Es war einmal, ein Stau auf der Autobahn…. so könnte diese Geschichte beginnen……
Spätherbst, der Tag war grau, der Himmel wolkenbehangen mit gelegentlichem Nieselregen. Nach einem Kurzurlaub in Süddeutschland, befand ich mich auf die Heimreise. Die Fahrt verlief erst einmal reibungslos ohne nennenswerte Vorfälle. Der Radiosender informierte in regelmäßigen Abständen über die aktuelle Verkehrssituation.
Auf der A3, kurz vor 17.ooh, erreichte mich die Nachricht, ein langer Stau von 16km hat sich vor Köln gebildet. Die
Fahrbahn war bis auf einen Fahrstreifen, wegen der noch andauernden Bergungsarbeiten, verengt.
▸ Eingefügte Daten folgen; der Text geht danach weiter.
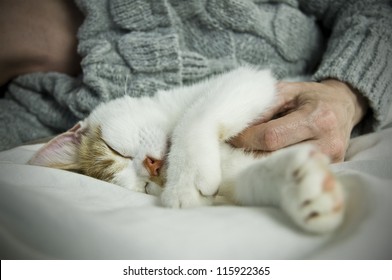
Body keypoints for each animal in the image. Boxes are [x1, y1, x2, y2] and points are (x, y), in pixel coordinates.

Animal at [29, 67, 344, 234]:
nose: (152, 167)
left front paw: (185, 179)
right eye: (145, 187)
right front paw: (303, 187)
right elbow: (250, 179)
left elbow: (195, 115)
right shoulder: (233, 175)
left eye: (115, 150)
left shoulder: (249, 80)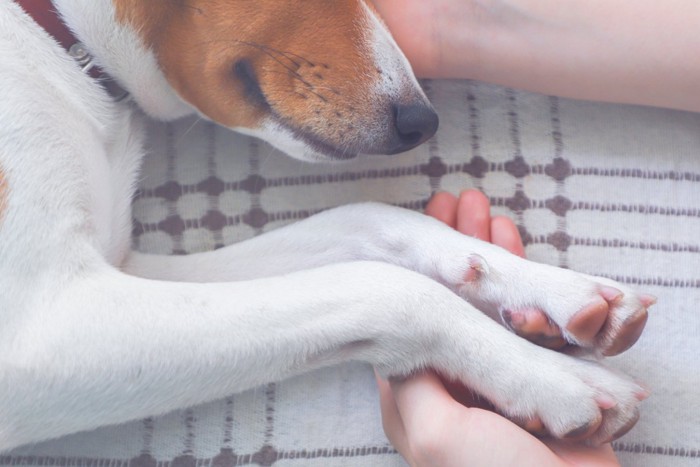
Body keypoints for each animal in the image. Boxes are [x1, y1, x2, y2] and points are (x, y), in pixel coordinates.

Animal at [1, 0, 656, 454]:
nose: (422, 121)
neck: (58, 42)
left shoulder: (118, 266)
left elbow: (366, 219)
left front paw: (552, 291)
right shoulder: (42, 327)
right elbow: (384, 288)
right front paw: (555, 379)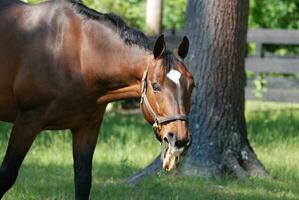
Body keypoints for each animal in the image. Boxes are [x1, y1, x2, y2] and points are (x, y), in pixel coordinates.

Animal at [0, 0, 195, 198]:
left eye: (192, 85)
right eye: (155, 86)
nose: (179, 139)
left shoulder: (87, 127)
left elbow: (83, 180)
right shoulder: (27, 122)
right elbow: (6, 175)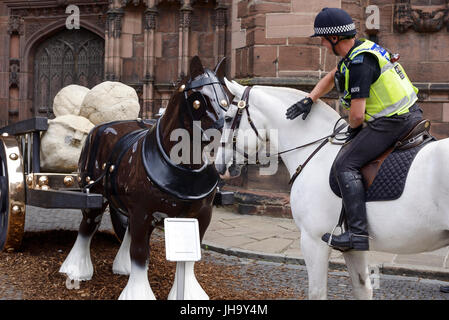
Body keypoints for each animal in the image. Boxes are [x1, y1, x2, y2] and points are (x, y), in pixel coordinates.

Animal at [217, 78, 448, 300]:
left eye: (228, 118)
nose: (219, 167)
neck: (316, 152)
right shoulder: (353, 248)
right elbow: (362, 290)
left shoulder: (313, 241)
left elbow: (317, 293)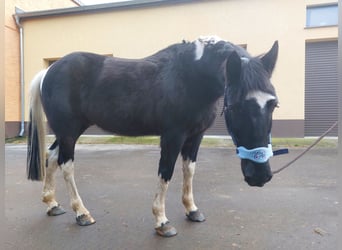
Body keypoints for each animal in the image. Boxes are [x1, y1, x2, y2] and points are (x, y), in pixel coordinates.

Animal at [26, 35, 278, 236]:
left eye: (274, 104)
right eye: (236, 107)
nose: (260, 176)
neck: (190, 76)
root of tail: (49, 70)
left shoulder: (195, 136)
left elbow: (189, 171)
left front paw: (192, 209)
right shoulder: (173, 136)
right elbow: (166, 173)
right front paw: (162, 221)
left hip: (69, 131)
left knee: (51, 157)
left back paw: (52, 204)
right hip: (69, 132)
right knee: (66, 165)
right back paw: (81, 213)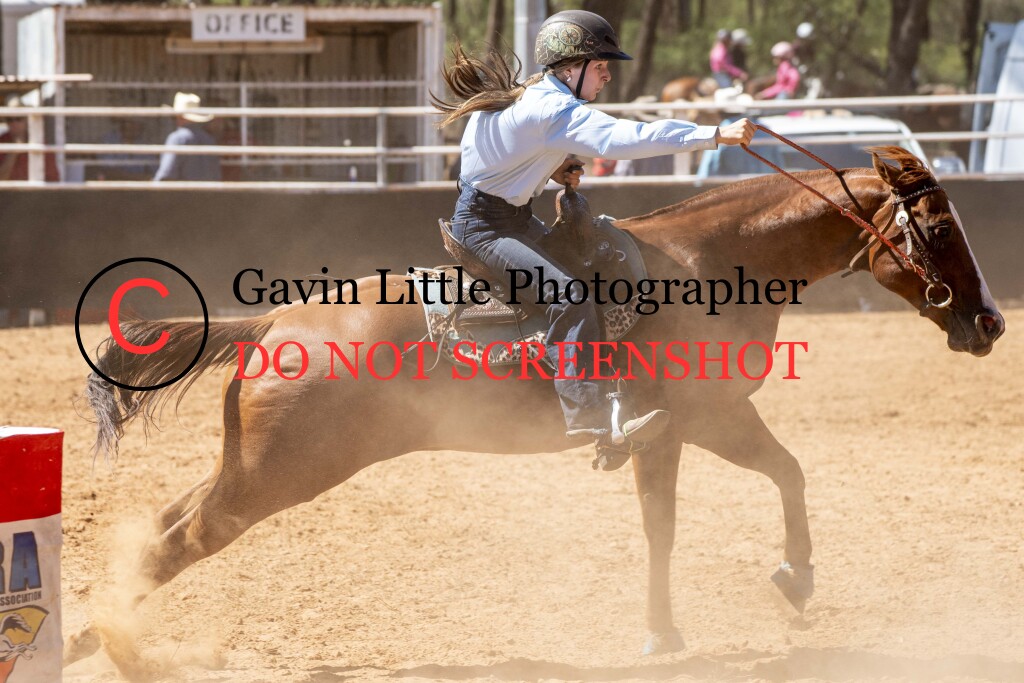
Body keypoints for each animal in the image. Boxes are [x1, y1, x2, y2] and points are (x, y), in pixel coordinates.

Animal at [65, 147, 1004, 670]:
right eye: (940, 229)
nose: (991, 321)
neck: (706, 261)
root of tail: (275, 321)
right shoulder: (708, 418)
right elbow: (780, 476)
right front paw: (791, 578)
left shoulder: (676, 431)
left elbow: (678, 518)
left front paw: (671, 628)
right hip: (278, 472)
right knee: (183, 538)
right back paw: (123, 651)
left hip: (253, 464)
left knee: (166, 522)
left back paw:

Ortskundige Autofahrer werden gebeten, das Gebiet weiträumig zu umfahren.
Weiträumig umfahren, das vor Köln, wie sollte das möglich sein? Ging vom Gaspedal, wenn ich mich nicht täuschte, gleich müsste hier doch eine Raststätte kommen. Tatsächlich, da ist es. Die Raststätte war gut besucht. An der Theke bildete sich eine lange Schlange. Da ich nur Kaffee wollte, entfiel das lange Anstellen. Am Automaten wählte ich und suchte, mit dem heißen Kaffeebecher in der Hand, verzweifelt
einen Sitzplatz.
Da, am Fenster, eine Frau winkte mir zu, so als wenn sie auf mich gewartet hätte. Ein Platz, ihr gegenüber, war noch frei. Ich ging zu dem Tisch. Es saßen noch vier weitere Personen dort. Mit den Worten: „diesen Platz habe ich extra für sie freigehalten,“ wies mir die fremde Frau den Stuhl am Fenster zu. Sie hat nicht nur Humor, sondern verfügt über ein Gespür für das, was andere möchten oder suchten. Ich musste lachen, setzte mich und dankte ihr. Schnell kamen wir ins Gespräch. Erst erzählten wir allgemeines von der Fahrt, von wo aus wir gestartet waren und wohin es noch
gehen soll.
Wie es dann dazu kam, dass sie mir Geschichten aus ihrem Leben, von ihren Beobachtungen und Erlebnissen erzählt hat, ich weiß es nicht. Es war spannend, wir lachten herzhaft oder ihre Worte stimmten traurig. Unbemerkt verging die Zeit. Draußen war es schon dunkel geworden, ich schaute auf meine Uhr, 22.o7 h: „solange sitzen wir hier, eigentlich wollte ich längst unterwegs sein. Der Stau vor Köln, der wird sich aufgelöst haben.“ „Ja, so wird es wohl sein,“ sagte die Frau, sie öffnete ihre Handtasche, holte ein Heft heraus, legte es vor mir auf den Tisch mit den Worten:
„Brigitte hier findest du noch mehr Geschichten. Erzähle sie, berichte davon wann und wie immer du willst.“ Sie stand auf, drehte sich um und ging. Verdattert schaute ich auf das Heft. Woher wusste die Frau meinen Namen? Schaute wieder auf, sah sie von hinten, nur noch einen kurzen Augenblick, mit ihren lilafarbenen Schal um den Hals und schon war sie um die Ecke verschwunden.
Das Heft mit den engen Linien, war mit vielen, feinen Buchstaben säuberlich beschrieben. Klappte das Heft zu, das verschwand jetzt in meiner Handtasche. Kümmerte mich nicht mehr darum, setzte
meine Heimreise fort.
Fühlte mich frisch, wie ausgeruht, die Autobahn fast leer, die restliche Fahrt verlief sehr angenehm, entspannend und meine Gedanken waren aber bei diesem Raststätten Aufenthalt, bei dieser seltsamen Begegnung.
Wer war diese Frau? Was könnte ich über sie sagen? Wie würde ich sie beschreiben? Auch das weiß ich nicht mehr.
Es waren nur ihre Augen, in denen ich die ganze Zeit geschaut habe. Ja, und an ihren lilafarbenen Schal, daran kann ich mich noch erinnern, aber an mehr….?
Bin neugierig geworden, werde in ihrem Heft lesen und bestimmt noch einiges erfahren und euch davon berichten.